The ebullient British-born jazz pianist wrote the standard Lullaby of Birdland and had a string of hits both with and without his quintet.
Shearing, blind since birth, had been a superstar of the jazz world since a couple of years after he arrived in the United States in 1947 from England, where he was already hugely popular. The George Shearing Quintet's first big hit came in 1949 with a version of songwriter Harry Warren's September in the Rain.
He remained active well into his 80s, releasing a CD called Lullabies of Birdland as well as a memoir, Lullaby of Birdland, in early 2004. In March of that year, though, he was hospitalised after falling at his home.
In a 1987 interview, Shearing said the ingredients for a great performance were "a good audience, a good piano, and a good physical feeling, which is not available to every soul, every day of everyone's life.

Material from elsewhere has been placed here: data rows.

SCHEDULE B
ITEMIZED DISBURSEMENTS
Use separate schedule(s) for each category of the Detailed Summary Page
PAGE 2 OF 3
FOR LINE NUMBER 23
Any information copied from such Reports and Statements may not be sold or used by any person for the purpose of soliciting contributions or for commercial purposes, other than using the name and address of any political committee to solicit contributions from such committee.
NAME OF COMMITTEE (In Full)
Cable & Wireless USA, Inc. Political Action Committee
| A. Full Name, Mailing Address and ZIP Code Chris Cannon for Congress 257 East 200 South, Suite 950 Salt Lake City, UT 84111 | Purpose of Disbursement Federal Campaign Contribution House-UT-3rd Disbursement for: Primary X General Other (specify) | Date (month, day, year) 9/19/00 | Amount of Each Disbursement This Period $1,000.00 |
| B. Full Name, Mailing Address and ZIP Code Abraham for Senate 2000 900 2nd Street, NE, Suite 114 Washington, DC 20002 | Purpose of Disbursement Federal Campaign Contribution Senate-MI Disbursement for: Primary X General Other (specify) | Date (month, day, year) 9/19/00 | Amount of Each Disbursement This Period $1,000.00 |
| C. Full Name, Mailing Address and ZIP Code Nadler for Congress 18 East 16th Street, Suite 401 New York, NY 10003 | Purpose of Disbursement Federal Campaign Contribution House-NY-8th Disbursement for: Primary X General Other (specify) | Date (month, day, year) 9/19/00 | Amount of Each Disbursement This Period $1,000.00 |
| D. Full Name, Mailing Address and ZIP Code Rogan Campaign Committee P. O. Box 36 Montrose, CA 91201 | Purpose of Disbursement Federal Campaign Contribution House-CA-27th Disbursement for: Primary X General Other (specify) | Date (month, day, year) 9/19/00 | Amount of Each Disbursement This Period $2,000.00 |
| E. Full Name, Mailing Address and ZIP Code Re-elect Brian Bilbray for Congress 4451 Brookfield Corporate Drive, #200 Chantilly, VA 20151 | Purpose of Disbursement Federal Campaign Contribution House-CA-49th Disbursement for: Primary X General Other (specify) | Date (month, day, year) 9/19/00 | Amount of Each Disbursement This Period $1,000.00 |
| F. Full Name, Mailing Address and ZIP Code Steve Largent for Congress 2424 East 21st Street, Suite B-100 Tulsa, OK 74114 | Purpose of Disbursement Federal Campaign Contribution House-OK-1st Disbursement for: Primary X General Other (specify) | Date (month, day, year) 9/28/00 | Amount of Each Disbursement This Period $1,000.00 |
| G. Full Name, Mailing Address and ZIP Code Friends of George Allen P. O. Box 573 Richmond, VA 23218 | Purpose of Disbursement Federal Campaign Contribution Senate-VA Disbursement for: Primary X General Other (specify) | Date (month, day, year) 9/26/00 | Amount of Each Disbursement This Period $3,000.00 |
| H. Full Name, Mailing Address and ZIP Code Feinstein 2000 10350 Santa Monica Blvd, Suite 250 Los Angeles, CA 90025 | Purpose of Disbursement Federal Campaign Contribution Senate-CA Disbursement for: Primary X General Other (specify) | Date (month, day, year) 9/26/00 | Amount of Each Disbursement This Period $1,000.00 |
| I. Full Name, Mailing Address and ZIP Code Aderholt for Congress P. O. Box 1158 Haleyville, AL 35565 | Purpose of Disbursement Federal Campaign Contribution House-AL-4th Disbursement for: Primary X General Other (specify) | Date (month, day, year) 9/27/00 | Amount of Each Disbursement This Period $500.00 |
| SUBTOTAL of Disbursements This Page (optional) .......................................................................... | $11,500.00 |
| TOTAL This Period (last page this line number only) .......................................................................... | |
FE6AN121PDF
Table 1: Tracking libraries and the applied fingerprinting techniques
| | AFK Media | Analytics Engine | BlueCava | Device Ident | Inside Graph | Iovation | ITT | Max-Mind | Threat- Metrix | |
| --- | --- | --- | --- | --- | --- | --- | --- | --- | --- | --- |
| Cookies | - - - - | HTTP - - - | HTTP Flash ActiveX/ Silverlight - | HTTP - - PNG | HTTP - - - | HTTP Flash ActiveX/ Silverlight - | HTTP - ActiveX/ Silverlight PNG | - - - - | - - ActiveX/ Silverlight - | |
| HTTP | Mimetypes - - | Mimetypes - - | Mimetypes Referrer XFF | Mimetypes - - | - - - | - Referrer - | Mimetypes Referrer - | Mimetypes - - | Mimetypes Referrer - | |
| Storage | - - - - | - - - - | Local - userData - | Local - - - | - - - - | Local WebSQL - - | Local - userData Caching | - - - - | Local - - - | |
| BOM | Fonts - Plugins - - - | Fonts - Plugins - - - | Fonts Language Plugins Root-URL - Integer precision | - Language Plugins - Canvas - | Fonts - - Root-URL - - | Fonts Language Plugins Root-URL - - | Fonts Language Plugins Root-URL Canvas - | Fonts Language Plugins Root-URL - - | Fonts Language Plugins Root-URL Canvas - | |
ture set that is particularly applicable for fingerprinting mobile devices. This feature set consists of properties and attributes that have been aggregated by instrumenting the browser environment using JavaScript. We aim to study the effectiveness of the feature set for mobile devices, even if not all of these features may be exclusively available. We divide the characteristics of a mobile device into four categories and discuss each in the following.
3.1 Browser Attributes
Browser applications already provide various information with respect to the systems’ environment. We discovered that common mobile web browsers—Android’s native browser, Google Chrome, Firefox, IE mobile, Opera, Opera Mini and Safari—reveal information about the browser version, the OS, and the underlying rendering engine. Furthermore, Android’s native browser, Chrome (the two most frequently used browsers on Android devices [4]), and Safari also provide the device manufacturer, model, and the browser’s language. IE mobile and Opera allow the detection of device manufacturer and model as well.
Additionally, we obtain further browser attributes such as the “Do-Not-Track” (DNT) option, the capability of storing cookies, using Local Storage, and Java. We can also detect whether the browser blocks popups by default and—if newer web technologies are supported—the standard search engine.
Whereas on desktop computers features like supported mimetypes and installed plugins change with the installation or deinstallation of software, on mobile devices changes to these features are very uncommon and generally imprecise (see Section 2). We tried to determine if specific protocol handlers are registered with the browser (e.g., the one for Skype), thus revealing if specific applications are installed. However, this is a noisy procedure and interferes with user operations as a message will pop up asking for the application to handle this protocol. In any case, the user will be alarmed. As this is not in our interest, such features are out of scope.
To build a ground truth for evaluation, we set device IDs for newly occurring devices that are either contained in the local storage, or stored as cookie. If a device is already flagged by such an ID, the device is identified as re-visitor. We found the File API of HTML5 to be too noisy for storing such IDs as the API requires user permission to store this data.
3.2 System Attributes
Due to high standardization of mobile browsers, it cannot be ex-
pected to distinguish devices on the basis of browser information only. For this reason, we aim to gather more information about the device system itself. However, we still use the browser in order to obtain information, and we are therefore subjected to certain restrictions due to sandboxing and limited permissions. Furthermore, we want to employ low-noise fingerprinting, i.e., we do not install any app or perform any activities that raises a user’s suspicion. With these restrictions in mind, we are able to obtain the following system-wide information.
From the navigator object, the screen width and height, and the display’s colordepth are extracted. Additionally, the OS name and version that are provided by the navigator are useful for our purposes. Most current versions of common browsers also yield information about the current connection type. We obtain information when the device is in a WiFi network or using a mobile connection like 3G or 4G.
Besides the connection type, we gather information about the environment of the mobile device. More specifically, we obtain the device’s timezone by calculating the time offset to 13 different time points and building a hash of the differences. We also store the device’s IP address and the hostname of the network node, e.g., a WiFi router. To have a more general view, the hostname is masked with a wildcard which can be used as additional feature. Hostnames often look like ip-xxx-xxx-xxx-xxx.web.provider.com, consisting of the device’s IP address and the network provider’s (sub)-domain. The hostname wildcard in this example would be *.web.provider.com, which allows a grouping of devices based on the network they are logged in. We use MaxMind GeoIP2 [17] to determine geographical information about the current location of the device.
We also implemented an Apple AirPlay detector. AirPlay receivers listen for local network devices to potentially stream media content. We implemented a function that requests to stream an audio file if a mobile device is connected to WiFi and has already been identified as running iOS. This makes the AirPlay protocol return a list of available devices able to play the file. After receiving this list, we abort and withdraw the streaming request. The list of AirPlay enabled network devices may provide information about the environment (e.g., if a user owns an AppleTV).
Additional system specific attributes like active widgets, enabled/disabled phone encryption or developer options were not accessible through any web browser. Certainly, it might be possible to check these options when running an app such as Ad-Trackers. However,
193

"Your intent, then, is to speak to your audience in a language you know, to try to communicate in a way that will bring to them as good a feeling as you have yourself," he said.
In 2007, Shearing was knighted by Queen Elizabeth II for his contribution to music and said it was "amazing to receive an honour for something I absolutely love doing".
Shearing's bebop-influenced sound became identified with a quintet - piano, vibes, guitar, bass and drums - which he put together in 1949. More recently, he played mostly solo or with only a bassist.